It all depend on what one want to do, and what ones business model is.
Looking at the Opencall website, your are only selling it as a hosted service and not as a product. Both GPL and BSD will allow someone to create a competing hosting service and add any proprietary addition to it without having to share it back. AGPL would make sure that any such addition is shared back, so your business will always has access to improved versions.
Contributor Agreement is irrelevant since you won't need one if you just do hosting.
Contributor Agreement is absolutely relevant. If there is any chance that the project will accept patches from random people then release those patches as part of the core code base under a license .... you need a contributors agreement.

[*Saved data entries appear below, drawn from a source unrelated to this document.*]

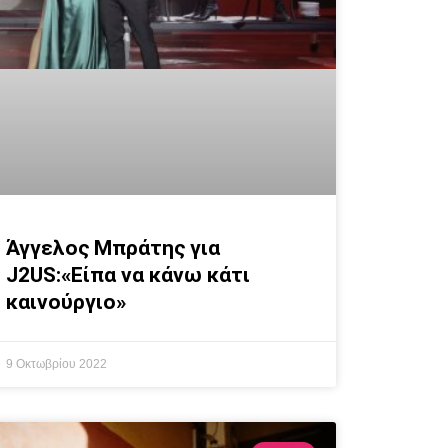
Άγγελος Μπράτης για
J2US:«Είπα να κάνω κάτι
καινούργιο»
9 Οκτωβρίου 2022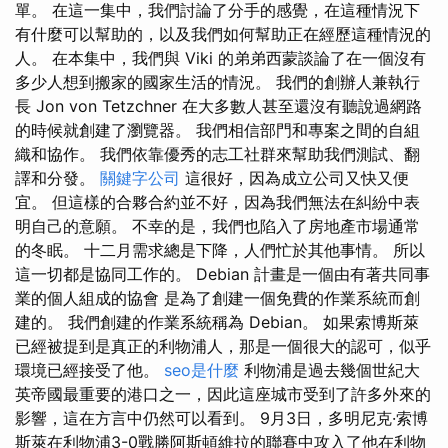
單。 在這一集中，我們討論了分手的感覺，在這種情況下
有什麼可以幫助的，以及我們如何幫助正在經歷這種情況的
人。 在本集中，我們與 Viki 的弟弟西蒙談論了在一個沒有
多少人想到搬家的國家生活的情況。 我們的創辦人兼執行
長 Jon von Tetzchner 在大多數人甚至還沒有聽說過網路
的時候就創建了瀏覽器。 我們相信部門和專案之間的自組
織和協作。 我們依靠優秀的志工社群來幫助我們測試、翻
譯和分發。
關鍵字公司
這很好，因為成立公司又快又便
宜。 但這樣的合夥合約並不好，因為我們無法在糾紛中表
明自己的意願。 不幸的是，我們也陷入了房地產市場通常
的冬眠。 十二月需求總是下降，人們忙於其他事情。 所以
這一切都是協同工作的。 Debian 計畫是一個由有著共同事
業的個人組成的協會 是為了創建一個免費的作業系統而創
建的。 我們創建的作業系統稱為 Debian。 如果索博斯萊
已經被提到是真正的利物浦人，那是一個很大的認可，似乎
環境已經接受了他。
seo是什麼
利物浦是過去幾個世紀大
英帝國最重要的港口之一，因此這座城市受到了許多外來的
影響，這在方言中仍然可以看到。 9月3日，多明尼克·索博
斯萊在利物浦3-0戰勝阿斯頓維拉的聯賽中攻入了他在利物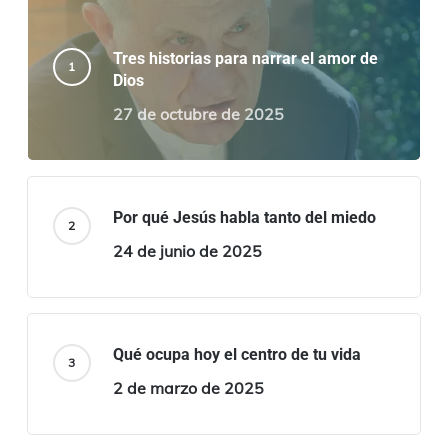
Tres historias para narrar el amor de
Dios
27 de octubre de 2025
Por qué Jesús habla tanto del miedo
24 de junio de 2025
Qué ocupa hoy el centro de tu vida
2 de marzo de 2025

Given that OpenCall is Open Source, this is very possible.
Good point re diff between on GPL/BSD and AGPL. Tho if I may add, AGPL will only state that in writing. A bad company may break that, and then it's up to how willing you are to get legal on them to enforce the AGPL. Some people may be unwilling to do this, so this may play into the choice of license you go for.
Looking at the Opencall website, your are only selling it as a hosted service and not as a product. Both GPL and BSD will allow someone to create a competing hosting service and add any proprietary addition to it without having to share it back. AGPL would make sure that any such addition is shared back, so your business will always has access to improved versions.
Contributor Agreement is irrelevant since you won't need one if you just do hosting.